- **INSTRUCTION**
In the items below, substitute "vernacular name" for every occurrence of "common name" and reproduce all lines with no other changes.

Part of a data file:

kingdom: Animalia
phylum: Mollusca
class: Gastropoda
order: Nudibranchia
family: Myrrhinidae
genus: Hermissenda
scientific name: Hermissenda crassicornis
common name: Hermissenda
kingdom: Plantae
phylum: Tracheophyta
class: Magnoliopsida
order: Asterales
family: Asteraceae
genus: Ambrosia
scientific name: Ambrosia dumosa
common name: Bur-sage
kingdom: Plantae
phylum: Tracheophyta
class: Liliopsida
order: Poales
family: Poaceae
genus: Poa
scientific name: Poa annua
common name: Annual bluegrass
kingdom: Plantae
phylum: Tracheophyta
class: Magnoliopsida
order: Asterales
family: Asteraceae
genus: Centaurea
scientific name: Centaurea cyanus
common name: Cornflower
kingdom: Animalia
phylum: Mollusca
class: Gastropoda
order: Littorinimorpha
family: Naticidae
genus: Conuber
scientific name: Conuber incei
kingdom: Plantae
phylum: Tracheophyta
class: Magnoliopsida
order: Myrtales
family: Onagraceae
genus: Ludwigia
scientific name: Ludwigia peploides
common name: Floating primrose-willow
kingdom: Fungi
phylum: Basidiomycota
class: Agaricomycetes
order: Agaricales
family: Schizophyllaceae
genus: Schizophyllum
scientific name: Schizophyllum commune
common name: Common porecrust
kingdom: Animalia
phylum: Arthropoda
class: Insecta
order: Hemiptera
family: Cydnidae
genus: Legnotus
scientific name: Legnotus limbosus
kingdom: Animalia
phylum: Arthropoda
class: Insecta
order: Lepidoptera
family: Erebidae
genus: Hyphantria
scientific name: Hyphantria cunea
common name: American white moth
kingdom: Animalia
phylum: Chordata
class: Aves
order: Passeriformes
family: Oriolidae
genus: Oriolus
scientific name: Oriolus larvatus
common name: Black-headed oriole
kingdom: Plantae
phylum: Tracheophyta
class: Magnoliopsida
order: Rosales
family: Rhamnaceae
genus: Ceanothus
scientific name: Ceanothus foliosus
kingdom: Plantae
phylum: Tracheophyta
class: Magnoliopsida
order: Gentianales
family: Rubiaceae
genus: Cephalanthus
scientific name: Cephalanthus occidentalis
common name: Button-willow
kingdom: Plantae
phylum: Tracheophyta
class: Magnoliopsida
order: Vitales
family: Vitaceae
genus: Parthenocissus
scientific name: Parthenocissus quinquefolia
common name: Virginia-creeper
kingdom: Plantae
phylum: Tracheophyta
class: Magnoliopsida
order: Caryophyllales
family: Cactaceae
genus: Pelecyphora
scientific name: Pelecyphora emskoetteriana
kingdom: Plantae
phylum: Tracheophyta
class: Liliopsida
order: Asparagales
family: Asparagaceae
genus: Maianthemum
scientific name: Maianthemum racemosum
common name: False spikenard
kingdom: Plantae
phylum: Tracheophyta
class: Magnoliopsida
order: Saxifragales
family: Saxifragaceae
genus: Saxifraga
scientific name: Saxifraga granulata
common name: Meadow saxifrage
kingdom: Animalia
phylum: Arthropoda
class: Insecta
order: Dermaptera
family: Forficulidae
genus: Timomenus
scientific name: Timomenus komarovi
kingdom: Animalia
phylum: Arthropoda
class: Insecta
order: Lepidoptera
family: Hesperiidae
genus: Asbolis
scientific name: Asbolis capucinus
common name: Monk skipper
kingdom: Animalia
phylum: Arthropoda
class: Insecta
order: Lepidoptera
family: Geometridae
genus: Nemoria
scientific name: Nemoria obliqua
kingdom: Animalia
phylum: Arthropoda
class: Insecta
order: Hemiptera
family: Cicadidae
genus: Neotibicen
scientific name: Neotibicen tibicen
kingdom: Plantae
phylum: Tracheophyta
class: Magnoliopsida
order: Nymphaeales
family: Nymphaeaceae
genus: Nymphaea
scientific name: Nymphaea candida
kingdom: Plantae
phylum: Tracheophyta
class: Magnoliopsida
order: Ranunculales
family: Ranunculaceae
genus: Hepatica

- **RESULT OF THIS TASK**
kingdom: Animalia
phylum: Mollusca
class: Gastropoda
order: Nudibranchia
family: Myrrhinidae
genus: Hermissenda
scientific name: Hermissenda crassicornis
vernacular name: Hermissenda
kingdom: Plantae
phylum: Tracheophyta
class: Magnoliopsida
order: Asterales
family: Asteraceae
genus: Ambrosia
scientific name: Ambrosia dumosa
vernacular name: Bur-sage
kingdom: Plantae
phylum: Tracheophyta
class: Liliopsida
order: Poales
family: Poaceae
genus: Poa
scientific name: Poa annua
vernacular name: Annual bluegrass
kingdom: Plantae
phylum: Tracheophyta
class: Magnoliopsida
order: Asterales
family: Asteraceae
genus: Centaurea
scientific name: Centaurea cyanus
vernacular name: Cornflower
kingdom: Animalia
phylum: Mollusca
class: Gastropoda
order: Littorinimorpha
family: Naticidae
genus: Conuber
scientific name: Conuber incei
kingdom: Plantae
phylum: Tracheophyta
class: Magnoliopsida
order: Myrtales
family: Onagraceae
genus: Ludwigia
scientific name: Ludwigia peploides
vernacular name: Floating primrose-willow
kingdom: Fungi
phylum: Basidiomycota
class: Agaricomycetes
order: Agaricales
family: Schizophyllaceae
genus: Schizophyllum
scientific name: Schizophyllum commune
vernacular name: Common porecrust
kingdom: Animalia
phylum: Arthropoda
class: Insecta
order: Hemiptera
family: Cydnidae
genus: Legnotus
scientific name: Legnotus limbosus
kingdom: Animalia
phylum: Arthropoda
class: Insecta
order: Lepidoptera
family: Erebidae
genus: Hyphantria
scientific name: Hyphantria cunea
vernacular name: American white moth
kingdom: Animalia
phylum: Chordata
class: Aves
order: Passeriformes
family: Oriolidae
genus: Oriolus
scientific name: Oriolus larvatus
vernacular name: Black-headed oriole
kingdom: Plantae
phylum: Tracheophyta
class: Magnoliopsida
order: Rosales
family: Rhamnaceae
genus: Ceanothus
scientific name: Ceanothus foliosus
kingdom: Plantae
phylum: Tracheophyta
class: Magnoliopsida
order: Gentianales
family: Rubiaceae
genus: Cephalanthus
scientific name: Cephalanthus occidentalis
vernacular name: Button-willow
kingdom: Plantae
phylum: Tracheophyta
class: Magnoliopsida
order: Vitales
family: Vitaceae
genus: Parthenocissus
scientific name: Parthenocissus quinquefolia
vernacular name: Virginia-creeper
kingdom: Plantae
phylum: Tracheophyta
class: Magnoliopsida
order: Caryophyllales
family: Cactaceae
genus: Pelecyphora
scientific name: Pelecyphora emskoetteriana
kingdom: Plantae
phylum: Tracheophyta
class: Liliopsida
order: Asparagales
family: Asparagaceae
genus: Maianthemum
scientific name: Maianthemum racemosum
vernacular name: False spikenard
kingdom: Plantae
phylum: Tracheophyta
class: Magnoliopsida
order: Saxifragales
family: Saxifragaceae
genus: Saxifraga
scientific name: Saxifraga granulata
vernacular name: Meadow saxifrage
kingdom: Animalia
phylum: Arthropoda
class: Insecta
order: Dermaptera
family: Forficulidae
genus: Timomenus
scientific name: Timomenus komarovi
kingdom: Animalia
phylum: Arthropoda
class: Insecta
order: Lepidoptera
family: Hesperiidae
genus: Asbolis
scientific name: Asbolis capucinus
vernacular name: Monk skipper
kingdom: Animalia
phylum: Arthropoda
class: Insecta
order: Lepidoptera
family: Geometridae
genus: Nemoria
scientific name: Nemoria obliqua
kingdom: Animalia
phylum: Arthropoda
class: Insecta
order: Hemiptera
family: Cicadidae
genus: Neotibicen
scientific name: Neotibicen tibicen
kingdom: Plantae
phylum: Tracheophyta
class: Magnoliopsida
order: Nymphaeales
family: Nymphaeaceae
genus: Nymphaea
scientific name: Nymphaea candida
kingdom: Plantae
phylum: Tracheophyta
class: Magnoliopsida
order: Ranunculales
family: Ranunculaceae
genus: Hepatica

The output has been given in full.